PepsiCo, the multinational food and beverage giant, has deepened its presence in Nigeria with the unveiling of a new snack production plant through a strategic partnership with global logistics company DP World. The move, which comes with an investment of over $20 million, is aimed at boosting local sourcing, creating jobs, and tackling logistics challenges in Africa’s most populous nation.
The company also officially launched its Cheetos brand into the Nigerian market. The maize-based snack, already popular in several international markets, will now be produced locally with more than 90 percent of its raw materials sourced within Nigeria. PepsiCo says it is working with Flour Mills of Nigeria to supply flour, while vegetable oil is being sourced from Presco, as part of its backward integration strategy to reduce dependence on imports.

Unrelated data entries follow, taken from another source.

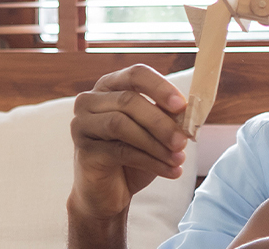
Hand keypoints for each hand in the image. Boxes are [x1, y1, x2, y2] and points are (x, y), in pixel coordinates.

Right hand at [68, 64, 189, 223]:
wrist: (109, 193)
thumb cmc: (133, 156)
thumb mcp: (154, 132)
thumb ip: (166, 115)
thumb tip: (187, 110)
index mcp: (110, 87)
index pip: (135, 74)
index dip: (160, 87)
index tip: (182, 105)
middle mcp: (90, 101)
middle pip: (128, 100)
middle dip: (160, 122)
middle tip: (183, 141)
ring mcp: (82, 124)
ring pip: (121, 124)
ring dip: (155, 143)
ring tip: (178, 159)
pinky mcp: (84, 150)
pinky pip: (119, 151)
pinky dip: (150, 161)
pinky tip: (169, 170)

Speaking at the launch in Lagos, Felix Enwemadu, General Manager of PepsiCo Nigeria, said the new facility is another bold step in the company’s three-decade journey in the country. He noted that the partnership with DP World would strengthen the firm’s manufacturing and distribution capacity across all regions of Nigeria.
“We are sourcing over 90 percent of our raw materials, including maize and vegetable oil, locally. This investment will not only improve production capacity but also create more jobs, especially for Nigerian youths,” Enwemadu said. He disclosed that PepsiCo already employs over 1,000 people across its operations in Nigeria and that the new plant will significantly add to that number.
Wale Edun, Minister of Finance and Coordinating Minister of the Economy, praised PepsiCo’s investment as a vote of confidence in Nigeria’s economy. He noted that the reforms of President Bola Ahmed Tinubu, particularly the removal of fuel subsidy and liberalisation of the foreign exchange market, have restored fiscal balance and created room for private sector-led investments.
“The removal of fuel subsidies has allowed the government to restore fiscal balance, with more funds for productive investment. The liberalisation of foreign exchange and market pricing has also encouraged confidence from global brands like PepsiCo,” Edun said.
The new Cheetos range, which includes coconut, cheese, and sour cream onion flavours, joins PepsiCo’s growing portfolio of snacks in West Africa. According to the company, the localised production of Cheetos demonstrates its long-term commitment to building a sustainable food value chain in Nigeria.
On the logistics side, Muhammed Akoojee, Chief Executive Officer of DP World’s Sub-Saharan Africa region, said the partnership is anchored on shared goals of improving trade efficiency and reducing costs. He noted that logistics costs in Nigeria are among the highest in the world, with transportation challenges caused by bad roads and infrastructure gaps often doubling global averages.
“The cost of logistics globally ranges between 6 to 8 percent, but in Nigeria, it is double that. In some cases, up to 75 percent of the total cost is spent on logistics. This is unsustainable, which is why DP World is committed to building infrastructure and integrating technology and Artificial Intelligence to make supply chains more efficient,” Akoojee said.
He admitted that moving goods across Nigeria remains a challenge but stressed that DP World’s long-term vision is to smoothen trade and stabilize prices, which will in turn build investor confidence.
Ajit Nair, Managing Director of Fareast Mercantile Company Nigeria, described Nigeria as PepsiCo’s most integrated market with DP World, covering the entire value chain from production to distribution. He said this new plant marks the third PepsiCo facility in Nigeria, a testament to the strength of the partnership.
The new plant, situated on a wide expanse of land in Mushin, Lagos, is equipped with modern manufacturing lines designed to boost efficiency, ensure quality, and support sustainable food production.
With this investment, PepsiCo and DP World say they are positioning themselves to not only strengthen Nigeria’s food manufacturing industry but also to integrate the country into global supply chains while creating a thriving ecosystem for locally sourced products.